Pero no solo la creación de carriles bici seguros incentiva el uso de la bicicleta.

El famoso distanciamiento social hizo y sigue haciendo que muchos trabajadores esenciales (y no esenciales) opten por moverse de forma individual y segura en bici.

De 3,7 millones de bicicletas eléctricas a 17 millones en 2030

Como seguramente sabrás, en algunos países de Europa, ya se venden más bicicletas con motor que normales.

Pero las cosas aún tienen que mejorar.

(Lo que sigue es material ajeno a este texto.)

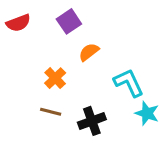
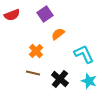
cyan star: (147, 113) -> (89, 81), moved
black cross: (92, 121) -> (60, 79), turned -30

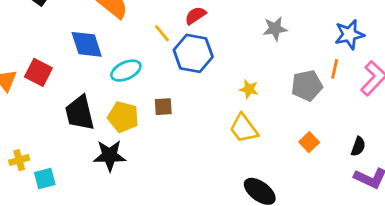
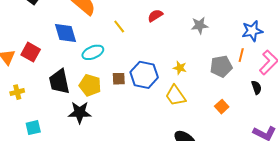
red semicircle: (195, 15) -> (155, 16), moved
blue hexagon: (193, 53) -> (144, 75), moved
black semicircle: (358, 146) -> (256, 87), moved, turned -40
yellow cross: (19, 160) -> (17, 92), moved

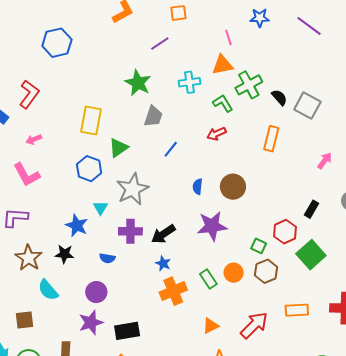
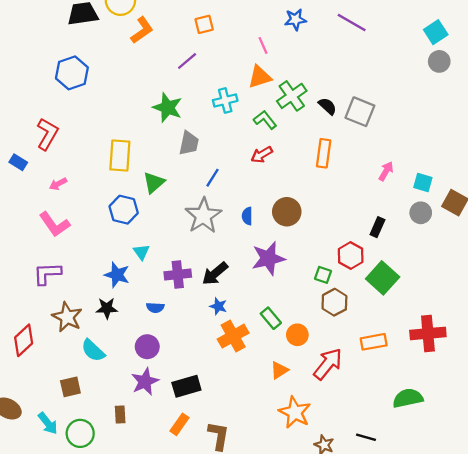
gray star: (133, 189) -> (203, 216), moved
orange circle: (234, 273) -> (297, 335), moved

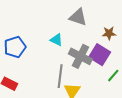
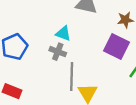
gray cross: (80, 56) -> (58, 52), moved, size x0.6

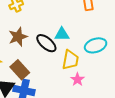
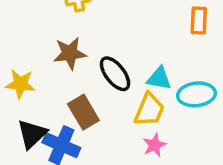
cyan triangle: (62, 34) -> (159, 79), moved
brown rectangle: (20, 70) -> (83, 112), moved

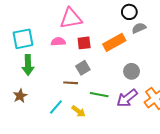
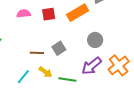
gray square: (83, 68) -> (59, 48), moved
green line: (99, 95) -> (67, 79), moved
yellow arrow: (79, 111) -> (45, 72), moved

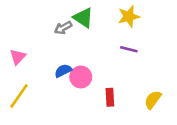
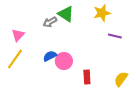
purple line: (129, 49) -> (115, 36), moved
pink triangle: (18, 57) -> (18, 35), moved
yellow line: (19, 96) -> (15, 59), moved

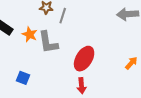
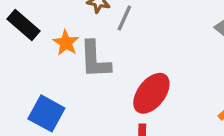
blue square: (23, 78) -> (46, 113), size x1.5

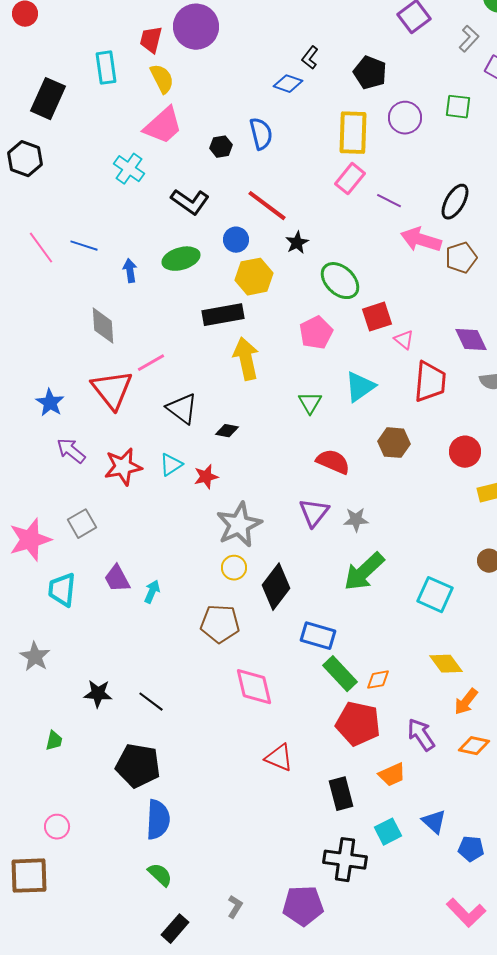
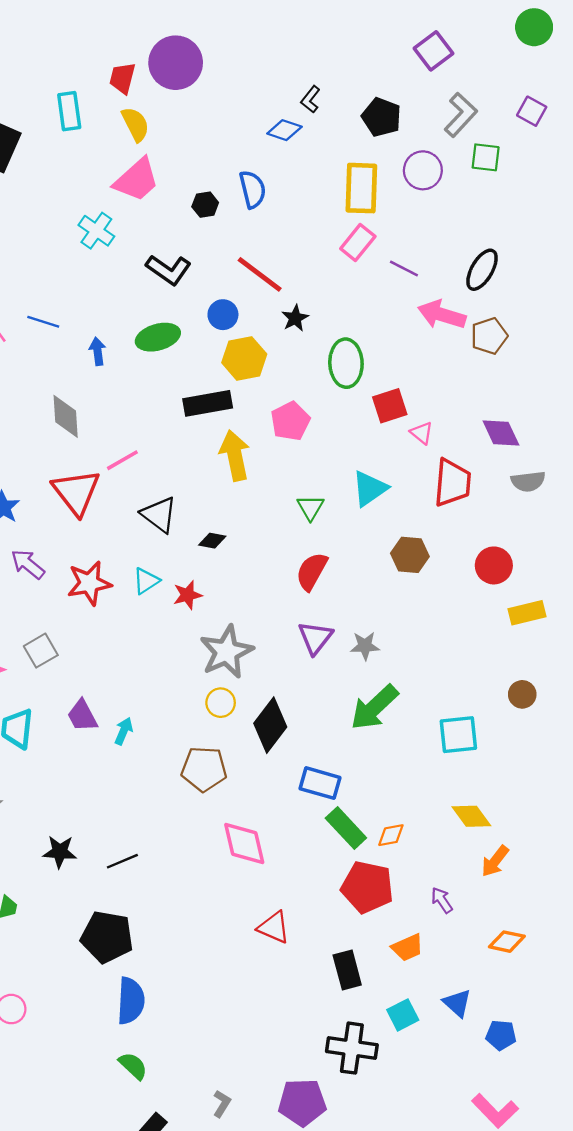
gray L-shape: (469, 39) -> (461, 115), moved, size x1.4
green ellipse: (340, 281) -> (346, 363), turned 45
pink pentagon: (316, 333) -> (290, 421), moved
red semicircle: (333, 462) -> (312, 571), moved, turned -84
cyan square: (435, 595) -> (458, 735), turned -30
black line: (151, 702) -> (122, 861), turned -60
purple arrow: (421, 735) -> (442, 900), size x0.7
orange diamond: (474, 746) -> (507, 942), moved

No solo los precios se deben estabilizar, también el modelo de fabricación y transporte de todas las piezas que forman una Ebike, incluidas las baterías.

Para que se alcancen estas cifras, superando las nuevas matriculaciones de coches, la industria se debe ir adaptando poco a poco para una producción más local y centralizada, sin depender tanto de Asia.

Pero las vías ciclistas y carriles bici seguros, al menos dentro de las ciudades y los que comunican los municipios colindantes con estas, deberán ir cobrando más protagonismo y recuperando el espacio robado por los vehículos a motor, ya sean, coches, motos e incluso el transporte publico por carretera.

La mayoría de encuestas terminan con resultados negativos de muchas personas, sobre todos adultos de cierta edad, que nunca utilizarían la bicicleta como medio de transporte dentro de las ciudades por el miedo a tener que circular entre los coches.

La revolución de la bicicleta está en marcha, ahora solo hace falta seguir haciendo presión para que quien tenga el poder de realizar los cambios, se ponga a ello cuanto antes.